Real-time performance

What end-to-end latency and throughput (FPS) are achievable on consumer hardware to support real-time biofeedback within clinically acceptable thresholds (< 100 ms)?

RQ3

Movement quality detection

How reliably can confidence-aware, view-specific rules detect clinically relevant issues (insufficient ROM < 60°, valgus deviation > 15°, irregular cadence, knee-past-toe violations) compared to physiotherapist annotations?

RQ4

Environmental robustness

Under home-use conditions (lighting 50–1000 lux, distance 1–3 m, partial occlusions), which factors most significantly affect tracking reliability?

Preliminary results

Validated across five subjects, 150 repetitions

Kinematic accuracy

3.2° MAE

Side-view MAE = 3.2°, RMSE = 3.9°, r = 0.94. Front-view MAE = 4.7°, RMSE = 5.4°, r = 0.89. Side-view approaches clinical threshold (< 5°).

Real-time performance

25–30FPS

Inference latency 12–18 ms per frame; effective FPS: 25–30 (locked), scalable to 60 FPS. Memory < 150 MB; CPU: 45% at 720p@30FPS — all within < 100 ms threshold.

Movement quality

0.87F1

ROM detector F1 = 0.87; valgus F1 = 0.84; KPT Guard F1 = 0.89; overall κ = 0.74 (substantial agreement).

Environmental robustness

150–800lux

Reliable tracking within 150–800 lux and 1.5–2.5 m distance. Performance degrades gracefully outside this envelope.

Platform details

Platform architecture

RehabVision implements a container-based microservices architecture comprising five components: (1) Computer Vision Service processing monocular video using MediaPipe Pose or Google ML Kit; (2) AI Motion Analysis Service applying interpretable rule-based detectors; (3) Clinical Backend API orchestrating workflows; (4) Web/Mobile Frontend rendering real-time biofeedback; and (5) AR/VR Runtime for future immersive guidance.

Privacy by design

Raw video never leaves the patient's device without explicit informed consent. Processing produces a stick-figure overlay with no faces or identifiable features.
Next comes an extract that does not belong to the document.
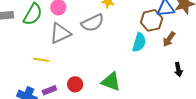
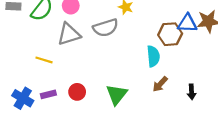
brown arrow: (169, 39) -> (160, 84), moved
cyan semicircle: (139, 42) -> (153, 56), turned -30
green triangle: (111, 82) -> (117, 95), turned 40

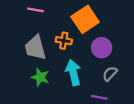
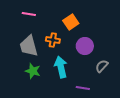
orange square: (85, 19) -> (71, 22), size x0.7
gray semicircle: (110, 74) -> (102, 66), moved

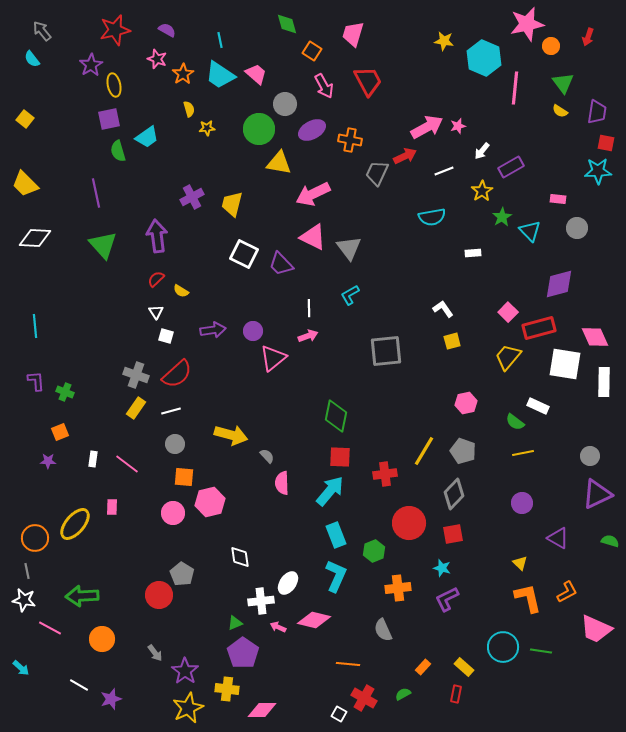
Session output is a CSV time series (schema v0.1) plus the anonymised overlay MP4 — no PII in file names, metadata, or telemetry.

What we measure

Per session: range of motion (ROM = maxAngle − minAngle), repetition count, mean and maximum knee angle, time in target band, frame-level exercise correctness (F1 > 0.83), and a confidence continuity check. Mean absolute errors below 5° for knee angles with latency of 12–18 ms per frame.

Current scope — knee PoC

Phase 1 (F1) covers a knee-focused proof of concept with four rule-based detectors: Insufficient ROM (< 60°), Irregular Cadence (CV > 0.4), Valgus Deviation (> 15°), and Knee-Past-Toe Guard. Extension to hip, ankle, and shoulder joints is planned for Phase 2.